PPRuNe Forums - View Single Post - Fuel Management in GA Aircraft
View Single Post
Old 5th Sep 2003, 03:09
  #3 (permalink)  
FlyingForFun

Why do it if it's not fun?
 
Join Date: Jul 2001
Location: Bournemouth
Posts: 4,779
Likes: 0
Received 0 Likes on 0 Posts
1. Fuel required for flight. I know the approximate range of the aircraft I regularly fly. If my flight is going to be at least 2 hours less than the fuel I'm carrying, I don't bother working anything out. Otherwise, get out a plog (the chances are it's a long enough trip that I've done a full plog anyway) and work it out more accurately.

2. In the Europa - the fuel guage is a capacitance-type guage, and so is pretty reliable. There is absolutely no other way of checking the fuel, so I have to rely on the guage. I have about an hour in the reserve tank in case the guage turns out to be faulty and it all goes quiet. In every other aircraft I've ever flown, I check the fuel visually before I fly.

When I uplift fuel, I always fill the tanks to the top - this avoids any doubt about how much fuel there is. Two exceptions are when weight+balance is an issue (I fill to my w+b limit, minus a bit in case I eat too many pies at my destination), and refuelling the Europa at the end of the flight (group policy is to re-fuel to the 3/4 mark on the fuel guage to ensure the next pilot doesn't have a w+b problem).

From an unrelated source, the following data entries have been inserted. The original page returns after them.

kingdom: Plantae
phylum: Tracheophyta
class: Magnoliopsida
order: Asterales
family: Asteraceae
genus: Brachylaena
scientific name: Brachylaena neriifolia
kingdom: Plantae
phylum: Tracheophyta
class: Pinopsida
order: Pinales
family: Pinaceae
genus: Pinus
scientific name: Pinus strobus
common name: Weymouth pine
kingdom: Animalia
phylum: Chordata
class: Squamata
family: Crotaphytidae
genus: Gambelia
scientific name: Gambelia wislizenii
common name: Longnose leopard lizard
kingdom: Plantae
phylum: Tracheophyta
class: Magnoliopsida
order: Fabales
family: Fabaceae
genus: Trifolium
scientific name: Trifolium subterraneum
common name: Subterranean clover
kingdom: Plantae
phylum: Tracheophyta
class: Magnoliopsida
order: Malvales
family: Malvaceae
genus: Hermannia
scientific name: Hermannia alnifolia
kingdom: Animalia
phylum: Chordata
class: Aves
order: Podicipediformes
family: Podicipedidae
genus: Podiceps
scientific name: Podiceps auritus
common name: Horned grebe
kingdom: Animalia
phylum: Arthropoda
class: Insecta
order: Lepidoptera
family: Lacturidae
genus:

3. Check the guages regularly (every 15 mins or so). Check that they read roughly what I'd expect them to read at this stage during the flight. There's not much more you can do, is there? If I have multiple fuel tanks to choose between (a la PA28), I usually change tanks every 30 minutes or so. Most of the trips I've done in this type of aircraft, there's been enough fuel in either tank to last the entire journey, so if I screw up en-route it doesn't really matter. I've done a couple of longer trips - a 400nm trip in an Arrow where I had to change fuel tanks several times springs to mind - where I've noted down the time and which tank I've selected each time I changed tank, so that if there was any confusion about how much fuel was remaining later in the flight I'd be able to work it out. But it's rare for me to fly the kind of trip where this is necessary.

Very good thread subject - interesting to see how others' habits vary from mine.